■ **TEXT SEGMENT**
╭──
Various other approaches for detecting affine-invariant interest points or regions have been developed at Leuven, Oxford and Prague universities, the Leuven detectors combining points and edges as well as extracting intensity maxima, the Prague one extracting maximally stable connected components. We are currently collaborating with Leuven, Oxford and Prague on a comparison of these approaches. The preliminary results show that the different detectors yield complementary information. This comparison will be published, and we will also make the executables, the test images and the evaluation procedure available on the web.
Given a set of stably-detected local image regions, we can calculate
local image descriptors based on them and use these for matching and
recognition. The descriptors should be distinctive and at the same
time robust to both changes in the illumination and viewing conditions
and inaccuracies of the region detector. Many different descriptors
have been proposed in the literature, but it is currently unclear
which are the most appropriate for particular problems and how their
performance depends on the detector. To help to clarify this, we have
evaluated the pairing of several different descriptors with several
different interest point detectors
Our evaluation was carried out for different image types of transformations, using detection/dropout rates as the main quality criterion. By varying the value of the similarity threshold for declaring a match between two descriptors, we generate ROC (receiver operating characteristic) curves of the trade-off between the average detection rate for query images and the false positive rate across the test database (which in our case contains 1000 images and about 300 000 interest points).
╰──
■ **GIVEN ENTRIES**
╭──
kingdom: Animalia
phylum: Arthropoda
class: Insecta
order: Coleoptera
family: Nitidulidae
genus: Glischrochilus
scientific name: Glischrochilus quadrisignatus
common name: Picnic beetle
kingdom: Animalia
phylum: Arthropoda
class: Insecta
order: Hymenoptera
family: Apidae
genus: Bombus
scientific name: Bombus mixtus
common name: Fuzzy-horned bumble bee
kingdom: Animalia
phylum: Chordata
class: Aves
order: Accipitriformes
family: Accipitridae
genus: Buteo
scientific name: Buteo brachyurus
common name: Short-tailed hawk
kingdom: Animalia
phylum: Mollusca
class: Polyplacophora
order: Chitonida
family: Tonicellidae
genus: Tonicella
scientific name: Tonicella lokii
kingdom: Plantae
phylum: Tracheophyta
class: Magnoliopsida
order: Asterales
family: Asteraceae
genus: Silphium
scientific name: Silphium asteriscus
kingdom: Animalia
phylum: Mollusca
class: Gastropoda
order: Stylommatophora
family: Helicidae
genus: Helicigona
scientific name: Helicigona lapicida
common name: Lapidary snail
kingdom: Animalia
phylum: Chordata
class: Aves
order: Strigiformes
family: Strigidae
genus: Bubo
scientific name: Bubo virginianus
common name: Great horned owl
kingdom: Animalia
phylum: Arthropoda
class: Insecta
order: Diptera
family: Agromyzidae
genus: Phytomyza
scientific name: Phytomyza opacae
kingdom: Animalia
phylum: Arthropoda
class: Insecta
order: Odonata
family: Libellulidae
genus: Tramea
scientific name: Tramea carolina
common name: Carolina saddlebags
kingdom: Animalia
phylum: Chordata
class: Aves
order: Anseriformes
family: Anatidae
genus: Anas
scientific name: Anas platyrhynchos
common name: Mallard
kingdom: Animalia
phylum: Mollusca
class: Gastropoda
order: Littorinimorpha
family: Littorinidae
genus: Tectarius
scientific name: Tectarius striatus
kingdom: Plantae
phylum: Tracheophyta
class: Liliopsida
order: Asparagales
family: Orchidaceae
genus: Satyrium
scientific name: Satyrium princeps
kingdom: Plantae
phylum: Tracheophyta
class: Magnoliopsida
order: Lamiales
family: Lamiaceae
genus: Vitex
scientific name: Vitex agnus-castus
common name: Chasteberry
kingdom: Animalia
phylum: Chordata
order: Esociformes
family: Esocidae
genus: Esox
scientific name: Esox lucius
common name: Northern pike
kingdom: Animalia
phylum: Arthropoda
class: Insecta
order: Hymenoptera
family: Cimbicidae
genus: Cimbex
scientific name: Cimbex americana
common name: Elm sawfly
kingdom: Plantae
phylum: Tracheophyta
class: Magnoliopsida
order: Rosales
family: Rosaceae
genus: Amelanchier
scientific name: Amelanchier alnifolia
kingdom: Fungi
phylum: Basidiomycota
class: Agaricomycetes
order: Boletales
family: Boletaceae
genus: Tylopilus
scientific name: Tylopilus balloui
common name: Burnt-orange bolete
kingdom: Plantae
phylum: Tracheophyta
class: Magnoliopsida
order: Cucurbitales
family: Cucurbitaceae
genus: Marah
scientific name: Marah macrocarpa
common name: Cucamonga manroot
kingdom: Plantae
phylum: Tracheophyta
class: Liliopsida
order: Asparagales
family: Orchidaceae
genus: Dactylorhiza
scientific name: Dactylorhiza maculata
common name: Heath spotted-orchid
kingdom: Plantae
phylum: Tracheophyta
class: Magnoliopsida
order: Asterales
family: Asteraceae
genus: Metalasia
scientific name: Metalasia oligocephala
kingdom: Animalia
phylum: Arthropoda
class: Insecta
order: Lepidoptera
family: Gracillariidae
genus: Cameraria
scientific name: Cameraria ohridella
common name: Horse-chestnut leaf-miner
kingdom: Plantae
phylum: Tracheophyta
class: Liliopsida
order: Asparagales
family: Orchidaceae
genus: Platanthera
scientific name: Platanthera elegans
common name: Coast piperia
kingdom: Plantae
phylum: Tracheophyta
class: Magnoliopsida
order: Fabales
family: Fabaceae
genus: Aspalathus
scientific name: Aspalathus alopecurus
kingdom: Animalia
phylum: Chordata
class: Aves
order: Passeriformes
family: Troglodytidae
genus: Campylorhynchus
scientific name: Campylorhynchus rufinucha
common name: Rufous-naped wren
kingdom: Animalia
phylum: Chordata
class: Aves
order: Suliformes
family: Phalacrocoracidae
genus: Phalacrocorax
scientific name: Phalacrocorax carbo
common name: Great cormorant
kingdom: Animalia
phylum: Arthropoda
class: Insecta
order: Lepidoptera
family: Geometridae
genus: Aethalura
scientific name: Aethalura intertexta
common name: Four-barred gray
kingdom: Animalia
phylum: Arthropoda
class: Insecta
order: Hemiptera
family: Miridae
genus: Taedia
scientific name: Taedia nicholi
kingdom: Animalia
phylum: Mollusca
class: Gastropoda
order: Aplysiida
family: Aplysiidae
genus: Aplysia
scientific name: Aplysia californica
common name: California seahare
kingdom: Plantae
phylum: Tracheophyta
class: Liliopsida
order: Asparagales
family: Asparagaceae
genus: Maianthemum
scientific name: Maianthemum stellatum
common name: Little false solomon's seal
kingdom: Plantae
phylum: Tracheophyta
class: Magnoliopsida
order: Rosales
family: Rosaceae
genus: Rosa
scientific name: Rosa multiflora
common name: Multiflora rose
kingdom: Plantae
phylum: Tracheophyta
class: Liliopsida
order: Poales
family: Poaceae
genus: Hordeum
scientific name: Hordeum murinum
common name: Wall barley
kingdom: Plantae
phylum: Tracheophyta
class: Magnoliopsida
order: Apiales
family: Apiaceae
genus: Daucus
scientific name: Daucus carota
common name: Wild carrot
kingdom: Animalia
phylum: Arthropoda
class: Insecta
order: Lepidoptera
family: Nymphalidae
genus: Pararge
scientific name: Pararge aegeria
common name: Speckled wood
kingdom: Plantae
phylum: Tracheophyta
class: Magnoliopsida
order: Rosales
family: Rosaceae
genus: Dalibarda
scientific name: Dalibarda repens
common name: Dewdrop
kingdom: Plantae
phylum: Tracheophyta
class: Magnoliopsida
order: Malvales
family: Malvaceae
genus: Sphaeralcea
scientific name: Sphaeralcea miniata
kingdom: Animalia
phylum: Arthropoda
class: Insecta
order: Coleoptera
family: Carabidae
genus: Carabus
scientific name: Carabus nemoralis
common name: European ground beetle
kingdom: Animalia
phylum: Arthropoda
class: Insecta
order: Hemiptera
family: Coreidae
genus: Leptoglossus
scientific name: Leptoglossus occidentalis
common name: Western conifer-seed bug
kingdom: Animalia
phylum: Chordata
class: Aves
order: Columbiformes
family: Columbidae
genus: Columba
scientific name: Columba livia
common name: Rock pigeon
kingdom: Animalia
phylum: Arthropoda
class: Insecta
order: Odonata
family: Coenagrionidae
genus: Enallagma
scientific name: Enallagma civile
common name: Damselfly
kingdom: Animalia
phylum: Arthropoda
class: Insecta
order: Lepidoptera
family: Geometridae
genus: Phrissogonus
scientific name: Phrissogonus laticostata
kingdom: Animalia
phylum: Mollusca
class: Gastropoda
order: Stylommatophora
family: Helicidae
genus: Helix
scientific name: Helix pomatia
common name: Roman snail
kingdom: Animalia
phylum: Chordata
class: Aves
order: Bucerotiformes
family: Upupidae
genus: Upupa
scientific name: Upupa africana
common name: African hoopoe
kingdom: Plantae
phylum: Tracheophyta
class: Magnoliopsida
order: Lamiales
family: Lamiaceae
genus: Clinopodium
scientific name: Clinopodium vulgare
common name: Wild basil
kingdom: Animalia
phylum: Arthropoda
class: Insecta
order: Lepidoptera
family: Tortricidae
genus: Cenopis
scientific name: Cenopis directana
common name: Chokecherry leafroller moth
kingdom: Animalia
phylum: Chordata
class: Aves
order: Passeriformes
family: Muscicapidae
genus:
╰──
■ **SET TASKS**
a - Answer from the text on image detectors and descriptors:
(i) What does the Prague detector extract?
(ii) How many images does the test database contain?
(iii) Besides changes in illumination and viewing conditions, what must the descriptors be robust to?
b - In the text on image detectors and descriptors, duplicate everything from "Various other approaches" down to "on the web.".
The material above comes from a separate source and is unrelated to the text.

■ **SOLUTIONS**
a -
(i) Maximally stable connected components.
(ii) 1000 images.
(iii) Inaccuracies of the region detector.

b -
Various other approaches for detecting affine-invariant interest points or regions have been developed at Leuven, Oxford and Prague universities, the Leuven detectors combining points and edges as well as extracting intensity maxima, the Prague one extracting maximally stable connected components. We are currently collaborating with Leuven, Oxford and Prague on a comparison of these approaches. The preliminary results show that the different detectors yield complementary information. This comparison will be published, and we will also make the executables, the test images and the evaluation procedure available on the web.